DATA FOR PROCESSING:
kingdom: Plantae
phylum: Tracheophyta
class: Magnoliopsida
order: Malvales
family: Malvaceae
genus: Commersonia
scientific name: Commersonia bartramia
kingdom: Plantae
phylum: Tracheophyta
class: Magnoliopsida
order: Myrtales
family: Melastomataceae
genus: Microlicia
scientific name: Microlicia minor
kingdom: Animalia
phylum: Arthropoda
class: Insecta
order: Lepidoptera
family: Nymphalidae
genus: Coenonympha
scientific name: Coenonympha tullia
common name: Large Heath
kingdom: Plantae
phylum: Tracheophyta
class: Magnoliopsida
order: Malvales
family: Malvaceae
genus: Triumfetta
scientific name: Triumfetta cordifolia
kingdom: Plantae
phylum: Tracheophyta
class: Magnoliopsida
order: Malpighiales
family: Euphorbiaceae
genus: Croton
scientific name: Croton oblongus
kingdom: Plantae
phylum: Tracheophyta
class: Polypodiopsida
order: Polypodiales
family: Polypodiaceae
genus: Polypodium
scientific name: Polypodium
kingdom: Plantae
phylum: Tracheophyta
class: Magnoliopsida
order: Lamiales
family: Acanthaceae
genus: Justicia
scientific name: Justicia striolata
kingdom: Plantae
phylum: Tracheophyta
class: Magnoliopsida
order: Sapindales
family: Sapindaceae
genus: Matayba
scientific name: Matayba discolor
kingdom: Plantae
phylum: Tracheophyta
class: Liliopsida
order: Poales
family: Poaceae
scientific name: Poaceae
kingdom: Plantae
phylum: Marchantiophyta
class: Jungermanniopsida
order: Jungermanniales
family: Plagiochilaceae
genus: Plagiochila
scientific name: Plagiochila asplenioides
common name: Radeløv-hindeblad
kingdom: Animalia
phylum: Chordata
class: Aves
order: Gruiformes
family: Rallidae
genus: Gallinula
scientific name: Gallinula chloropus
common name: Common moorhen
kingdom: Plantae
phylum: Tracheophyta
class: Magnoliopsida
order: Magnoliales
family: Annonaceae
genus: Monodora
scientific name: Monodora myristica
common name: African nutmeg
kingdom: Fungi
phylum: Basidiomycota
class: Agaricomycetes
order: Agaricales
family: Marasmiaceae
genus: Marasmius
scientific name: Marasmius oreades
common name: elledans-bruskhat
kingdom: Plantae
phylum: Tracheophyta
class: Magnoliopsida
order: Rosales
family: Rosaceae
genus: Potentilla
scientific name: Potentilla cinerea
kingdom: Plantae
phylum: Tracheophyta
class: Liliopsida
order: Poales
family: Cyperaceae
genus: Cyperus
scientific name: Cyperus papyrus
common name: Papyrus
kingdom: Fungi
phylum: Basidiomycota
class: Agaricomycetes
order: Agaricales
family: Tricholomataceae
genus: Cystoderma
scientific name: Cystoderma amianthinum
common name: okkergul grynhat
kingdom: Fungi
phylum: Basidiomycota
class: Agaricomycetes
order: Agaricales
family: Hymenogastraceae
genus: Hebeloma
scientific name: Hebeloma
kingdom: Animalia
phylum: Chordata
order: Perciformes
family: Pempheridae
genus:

EXERCISE PROMPT: Render each line of the rows above as a JSON array of strings, with one string per line and blank lines omitted.

EXERCISE SOLUTION:
[
  "kingdom: Plantae",
  "phylum: Tracheophyta",
  "class: Magnoliopsida",
  "order: Malvales",
  "family: Malvaceae",
  "genus: Commersonia",
  "scientific name: Commersonia bartramia",
  "kingdom: Plantae",
  "phylum: Tracheophyta",
  "class: Magnoliopsida",
  "order: Myrtales",
  "family: Melastomataceae",
  "genus: Microlicia",
  "scientific name: Microlicia minor",
  "kingdom: Animalia",
  "phylum: Arthropoda",
  "class: Insecta",
  "order: Lepidoptera",
  "family: Nymphalidae",
  "genus: Coenonympha",
  "scientific name: Coenonympha tullia",
  "common name: Large Heath",
  "kingdom: Plantae",
  "phylum: Tracheophyta",
  "class: Magnoliopsida",
  "order: Malvales",
  "family: Malvaceae",
  "genus: Triumfetta",
  "scientific name: Triumfetta cordifolia",
  "kingdom: Plantae",
  "phylum: Tracheophyta",
  "class: Magnoliopsida",
  "order: Malpighiales",
  "family: Euphorbiaceae",
  "genus: Croton",
  "scientific name: Croton oblongus",
  "kingdom: Plantae",
  "phylum: Tracheophyta",
  "class: Polypodiopsida",
  "order: Polypodiales",
  "family: Polypodiaceae",
  "genus: Polypodium",
  "scientific name: Polypodium",
  "kingdom: Plantae",
  "phylum: Tracheophyta",
  "class: Magnoliopsida",
  "order: Lamiales",
  "family: Acanthaceae",
  "genus: Justicia",
  "scientific name: Justicia striolata",
  "kingdom: Plantae",
  "phylum: Tracheophyta",
  "class: Magnoliopsida",
  "order: Sapindales",
  "family: Sapindaceae",
  "genus: Matayba",
  "scientific name: Matayba discolor",
  "kingdom: Plantae",
  "phylum: Tracheophyta",
  "class: Liliopsida",
  "order: Poales",
  "family: Poaceae",
  "scientific name: Poaceae",
  "kingdom: Plantae",
  "phylum: Marchantiophyta",
  "class: Jungermanniopsida",
  "order: Jungermanniales",
  "family: Plagiochilaceae",
  "genus: Plagiochila",
  "scientific name: Plagiochila asplenioides",
  "common name: Radeløv-hindeblad",
  "kingdom: Animalia",
  "phylum: Chordata",
  "class: Aves",
  "order: Gruiformes",
  "family: Rallidae",
  "genus: Gallinula",
  "scientific name: Gallinula chloropus",
  "common name: Common moorhen",
  "kingdom: Plantae",
  "phylum: Tracheophyta",
  "class: Magnoliopsida",
  "order: Magnoliales",
  "family: Annonaceae",
  "genus: Monodora",
  "scientific name: Monodora myristica",
  "common name: African nutmeg",
  "kingdom: Fungi",
  "phylum: Basidiomycota",
  "class: Agaricomycetes",
  "order: Agaricales",
  "family: Marasmiaceae",
  "genus: Marasmius",
  "scientific name: Marasmius oreades",
  "common name: elledans-bruskhat",
  "kingdom: Plantae",
  "phylum: Tracheophyta",
  "class: Magnoliopsida",
  "order: Rosales",
  "family: Rosaceae",
  "genus: Potentilla",
  "scientific name: Potentilla cinerea",
  "kingdom: Plantae",
  "phylum: Tracheophyta",
  "class: Liliopsida",
  "order: Poales",
  "family: Cyperaceae",
  "genus: Cyperus",
  "scientific name: Cyperus papyrus",
  "common name: Papyrus",
  "kingdom: Fungi",
  "phylum: Basidiomycota",
  "class: Agaricomycetes",
  "order: Agaricales",
  "family: Tricholomataceae",
  "genus: Cystoderma",
  "scientific name: Cystoderma amianthinum",
  "common name: okkergul grynhat",
  "kingdom: Fungi",
  "phylum: Basidiomycota",
  "class: Agaricomycetes",
  "order: Agaricales",
  "family: Hymenogastraceae",
  "genus: Hebeloma",
  "scientific name: Hebeloma",
  "kingdom: Animalia",
  "phylum: Chordata",
  "order: Perciformes",
  "family: Pempheridae",
  "genus:"
]